(Stored entries)

____________

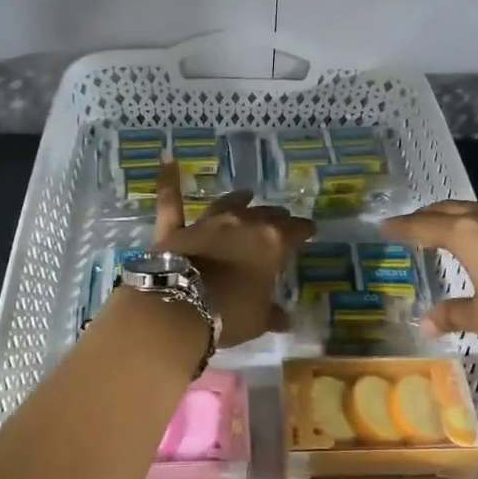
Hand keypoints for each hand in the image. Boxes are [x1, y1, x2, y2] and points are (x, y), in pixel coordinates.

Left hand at [154, 158, 313, 347]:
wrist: (179, 308)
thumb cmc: (229, 315)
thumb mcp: (259, 320)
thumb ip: (272, 314)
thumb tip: (285, 319)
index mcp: (271, 243)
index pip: (295, 231)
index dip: (304, 230)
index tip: (310, 231)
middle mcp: (242, 224)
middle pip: (265, 214)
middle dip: (275, 217)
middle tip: (282, 220)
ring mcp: (207, 223)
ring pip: (228, 204)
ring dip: (239, 200)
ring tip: (247, 194)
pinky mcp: (176, 229)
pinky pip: (171, 201)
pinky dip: (169, 179)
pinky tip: (167, 158)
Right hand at [382, 193, 477, 358]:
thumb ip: (453, 314)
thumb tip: (425, 324)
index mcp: (466, 235)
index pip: (424, 226)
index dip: (403, 227)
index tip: (385, 226)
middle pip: (449, 210)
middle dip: (427, 216)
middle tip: (411, 222)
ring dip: (458, 213)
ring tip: (448, 219)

____________

WORK TO BE COMPLETED: Above are the records; print them all exactly and keep the pictures out.

OUTPUT FOR THIS EXERCISE:
Hand keypoints for each hand in the image. Boxes are [x1, y1, x2, y2] and points are (x, y), in pixel coordinates.

Left hand at [154, 158, 313, 347]:
wrist: (179, 308)
thumb cmc: (229, 315)
thumb mcp: (259, 320)
thumb ip: (272, 314)
thumb tip: (285, 319)
index mcp: (271, 243)
index pip: (295, 231)
index dip: (304, 230)
index tip: (310, 231)
middle mcp: (242, 224)
middle pip: (265, 214)
middle dip: (275, 217)
middle tip: (282, 220)
ring mcp: (207, 223)
ring pip: (228, 204)
ring dip: (239, 200)
ring tip: (247, 194)
pinky mcp: (176, 229)
pinky pip: (171, 201)
pinky dip: (169, 179)
pinky tip: (167, 158)
Right hand at [382, 193, 477, 358]:
thumb ip: (453, 314)
thumb tip: (425, 324)
index mcp: (466, 235)
index pip: (424, 226)
index dip: (403, 227)
index tip: (385, 226)
middle pip: (449, 210)
middle dip: (427, 216)
middle tip: (411, 222)
ring dip: (458, 213)
ring tip: (448, 219)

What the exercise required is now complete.